▸ TEXT BLOCK:
* * * * *
Building vocabulary with minimum frequency: 5...
📊 Vocabulary Statistics:
   Total unique words: 392891
   Words with freq >= 5: 27123
   Vocabulary reduction: 93.1%

🔤 Sample vocabulary (first 20 words):
['1', '03', 'मजदूरों', 'को', 'बेहतर', 'इलाज', 'के', 'लिए', 'रायपुर', 'ले', 'जाने', 'की', 'करवाई', 'गई', 'व्यवस्था', 'pic', '.', '2', '•', 'pm']

📈 Most frequent words:
   .: 231998
   के: 219853
   में: 171219
   है: 166705
   की: 139307
   को: 102600
   से: 99867
   ,: 94415
   और: 82439
   ने: 82413

✅ Vocabulary built with 27123 words


Now that we've built the vocabulary from the most frequent words, how can we assign meaningful IDs to these words instead of just arbitrary numbers?

### There are several strategies we can use:

# Frequency-based indexing ---> (most common and efficient)

POS-based ordering ---> (useful for linguistic analysis)

In [9]:
def create_word_mappings(vocab):
    """Create word-to-ID and ID-to-word mappings based on frequency"""
    
    # Count word frequencies
    word_freq = Counter(vocab)
    
    # Sort words by frequency (least frequent first)
    sorted_vocab = sorted(word_freq, key=lambda word: word_freq[word])
    
    # Create mappings: word2id and id2word
    word2id = {word: i for i, word in enumerate(sorted_vocab)}
    id2word = {i: word for i, word in enumerate(sorted_vocab)}
    
    return word2id, id2word

# Get word-to-ID and ID-to-word mappings
word2id, id2word = create_word_mappings(vocab)

## Co-occurrence Matrix Construction with Window Size Experimentation

We construct the co-occurrence matrix by counting how often word pairs appear within a context window, which can be adjusted based on experimentation. For each sentence, we update the matrix for every target-context word pair found within the specified window size.

In [10]:
from scipy.sparse import lil_matrix
from tqdm import tqdm

def build_cooccurrence_matrix(sentences, word_to_idx, window_size=5):
    """Build co-occurrence matrix with specified window size for sample later we decide optimal window size"""
    vocab_size = len(word_to_idx)
    cooc_matrix = lil_matrix((vocab_size, vocab_size), dtype=np.float32)
* * * * *
▸ RECORD LIST:
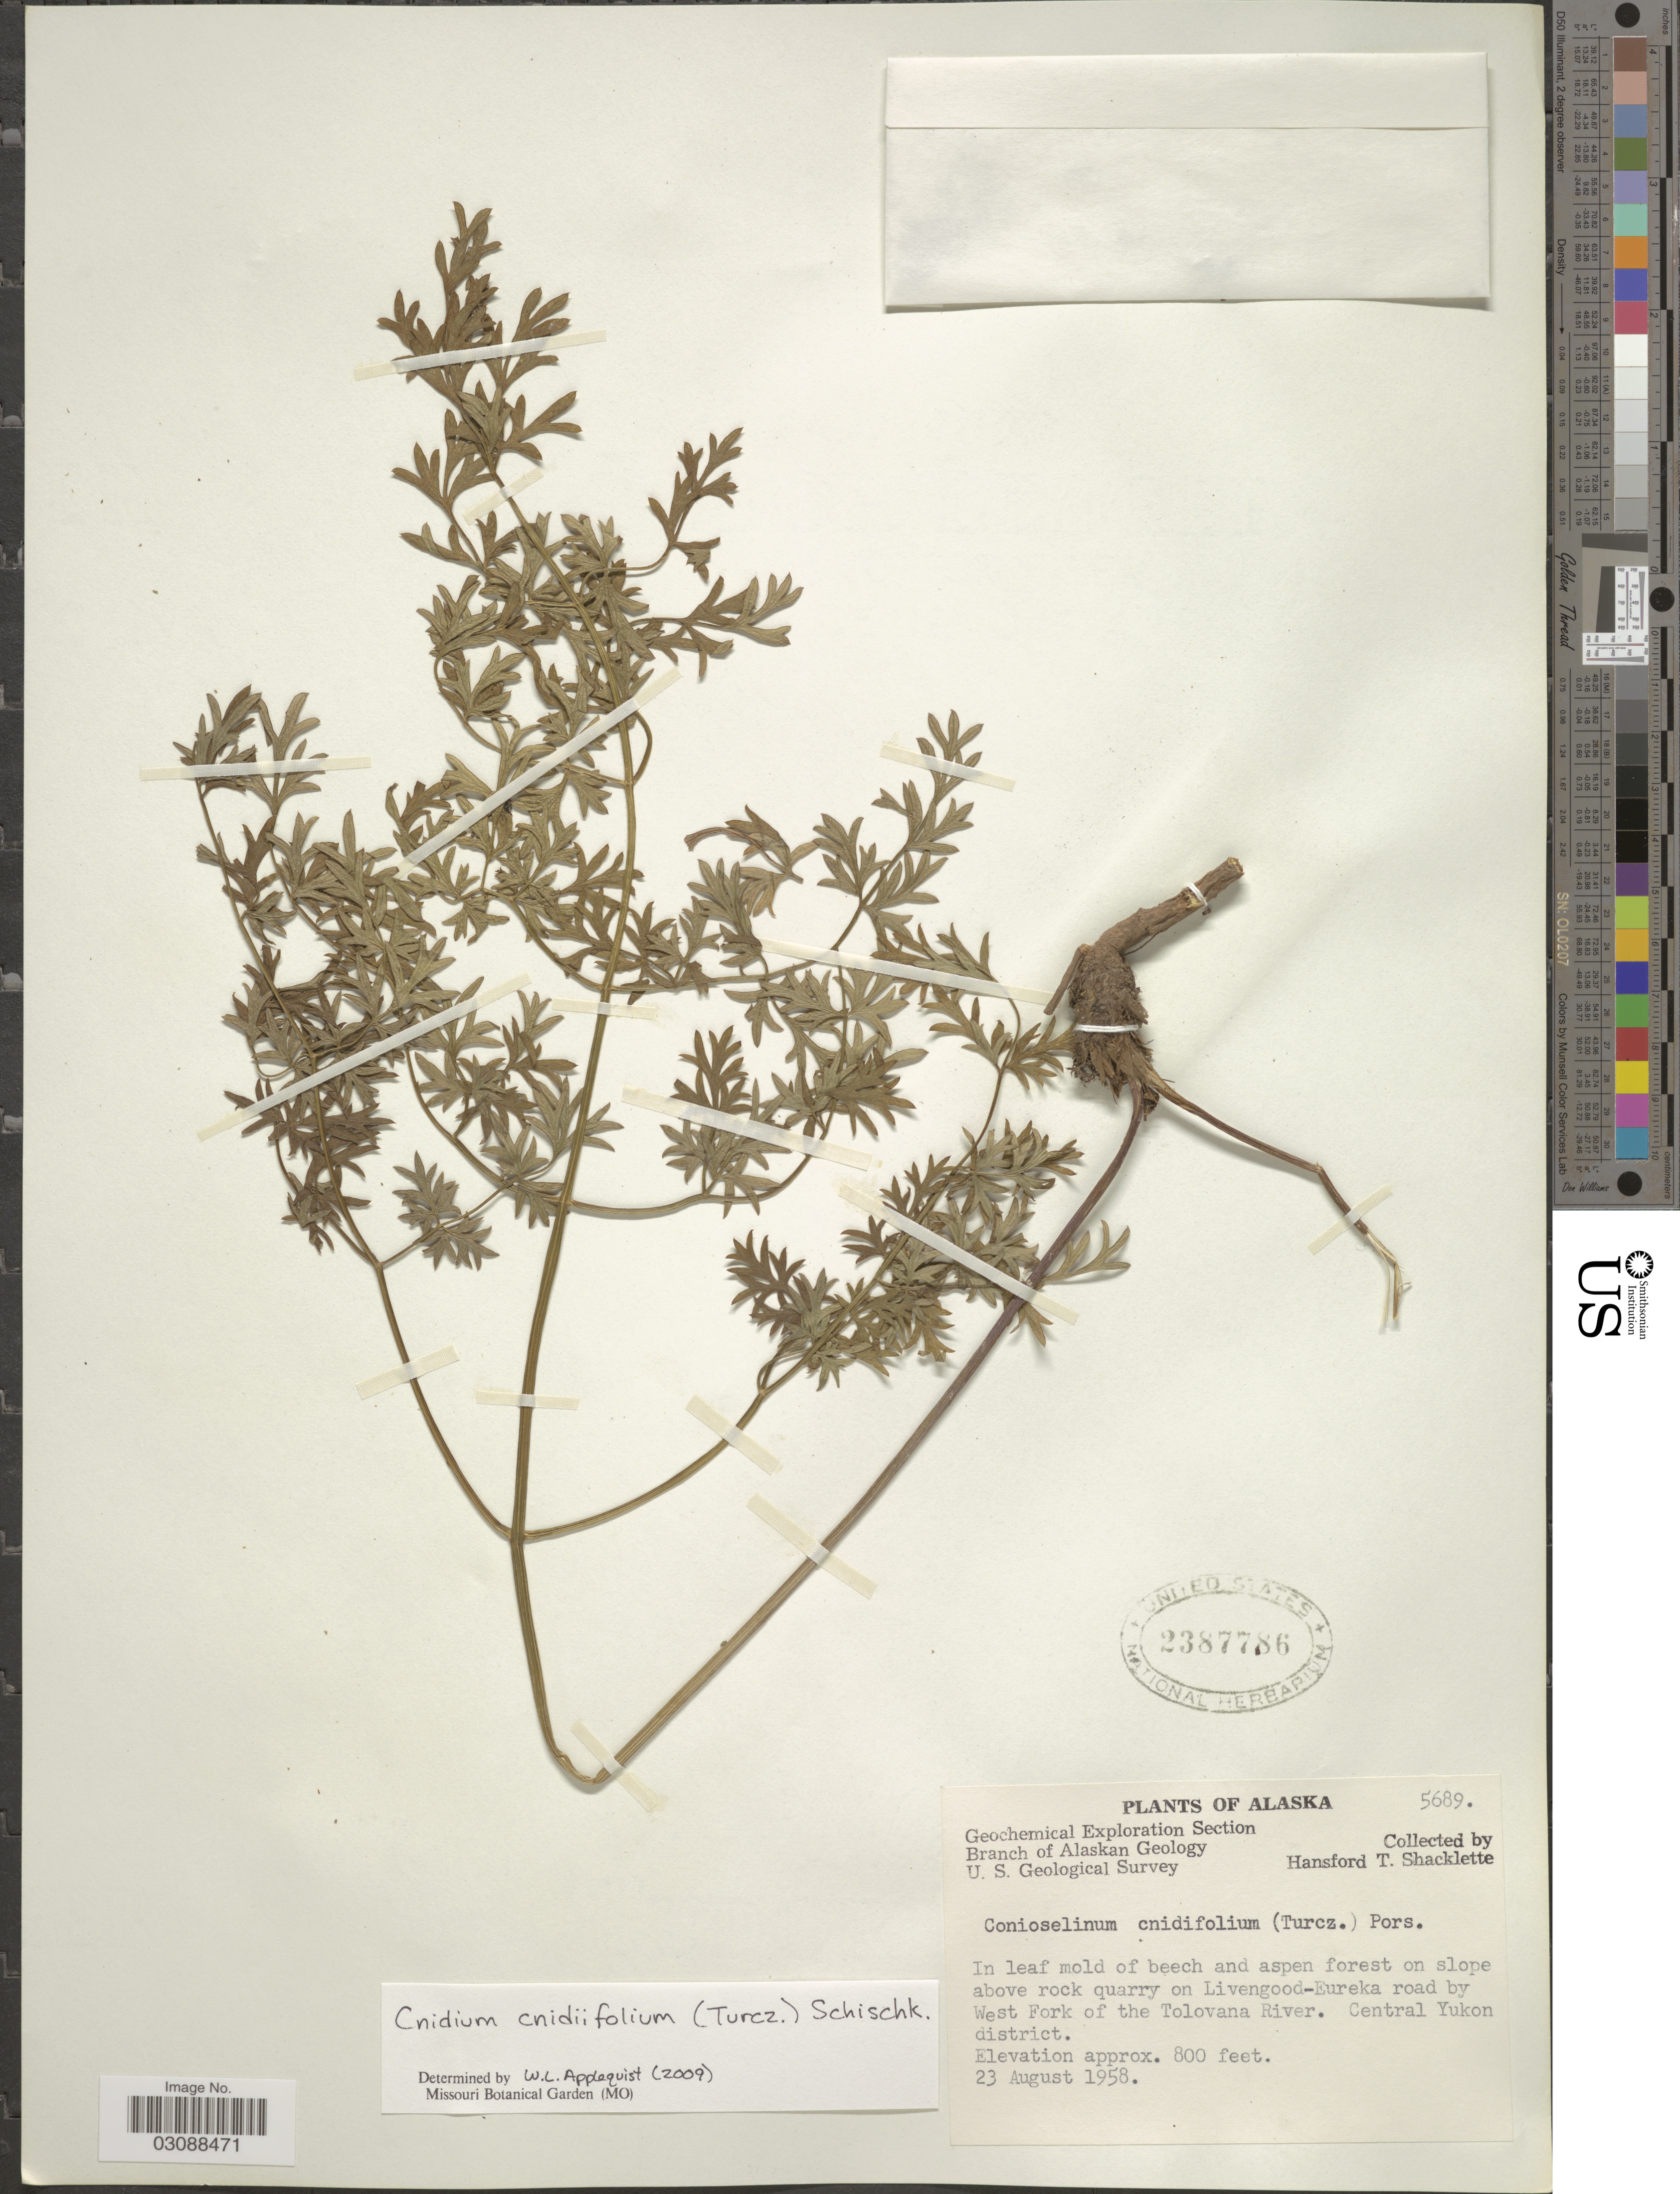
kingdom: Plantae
* * * * *
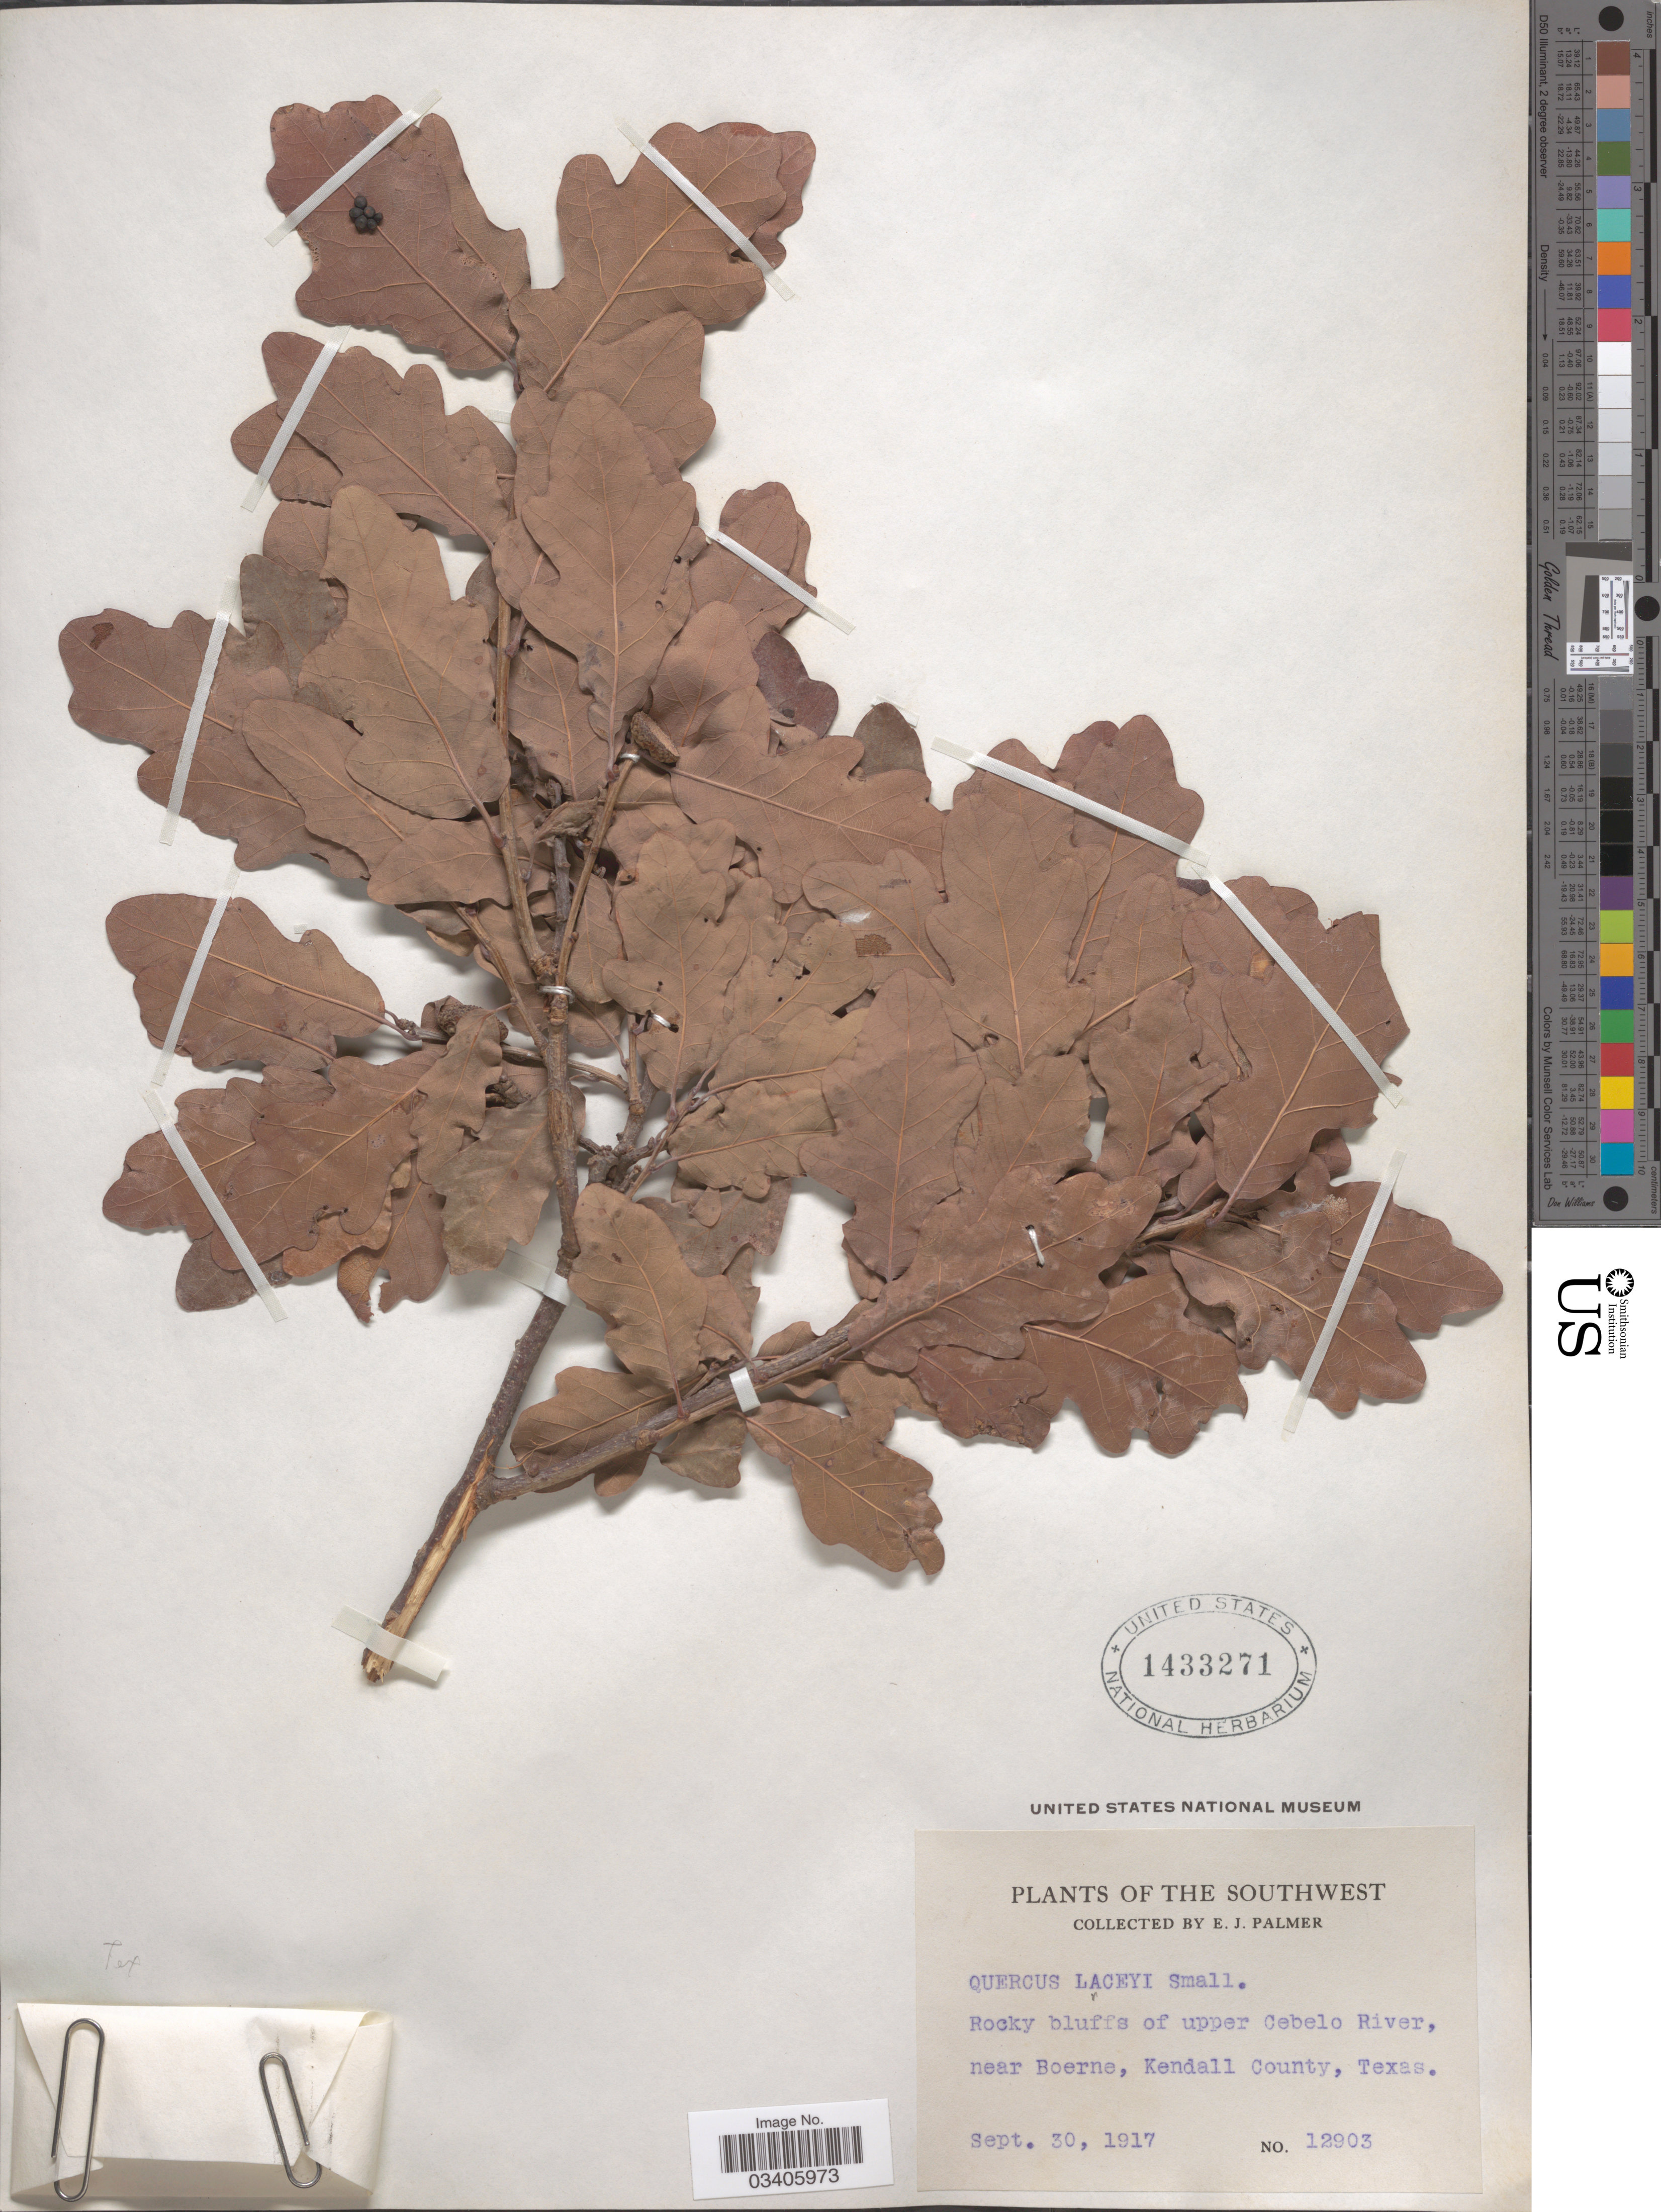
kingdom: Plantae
* * * * *
▸ EXERCISES:
[1] Answer these questions from the vocabulary notebook:
(a) How many total unique words does it report?
(b) What vocabulary reduction percentage does it give?
(c) What default window size does build_cooccurrence_matrix use?
[2] Rewrite the vocabulary notebook between "## Co-occurrence Matrix" and "vocab_size = len(word_to_idx)", inclusive, substituting "center-context" for "target-context".
[3] Continue the vocabulary notebook from where it stops.

▸ RESPONSES IN ORDER:
[1]
(a) 392891
(b) 93.1%
(c) 5

[2]
## Co-occurrence Matrix Construction with Window Size Experimentation

We construct the co-occurrence matrix by counting how often word pairs appear within a context window, which can be adjusted based on experimentation. For each sentence, we update the matrix for every center-context word pair found within the specified window size.

In [10]:
from scipy.sparse import lil_matrix
from tqdm import tqdm

def build_cooccurrence_matrix(sentences, word_to_idx, window_size=5):
    """Build co-occurrence matrix with specified window size for sample later we decide optimal window size"""
    vocab_size = len(word_to_idx)

[3]
    for sentence in tqdm(sentences, desc=f"Building co-occurrence matrix (window={window_size})"):
        # Filter words that are in vocabulary
        valid_words = [word for word in sentence if word in word_to_idx]
        
        for i, target_word in enumerate(valid_words):
            target_idx = word_to_idx[target_word]
            
            # Look at context words within window
            start = max(0, i - window_size)
            end = min(len(valid_words), i + window_size + 1)
            
            for j in range(start, end):
                if i != j:
                    context_word = valid_words[j]
                    context_idx = word_to_idx[context_word]
                    # Weight by distance (closer words get higher weight)
                    distance = abs(i - j)
                    weight = 1.0 / distance
                    cooc_matrix[target_idx, context_idx] += weight
    
    return cooc_matrix.tocsr()

### Window Size Analysis and Selection

Small (2-5 words): Captures local relationships (syntax). \
Medium (5-10 words): Captures semantic meaning.\
Large (>10 words): Captures broader context.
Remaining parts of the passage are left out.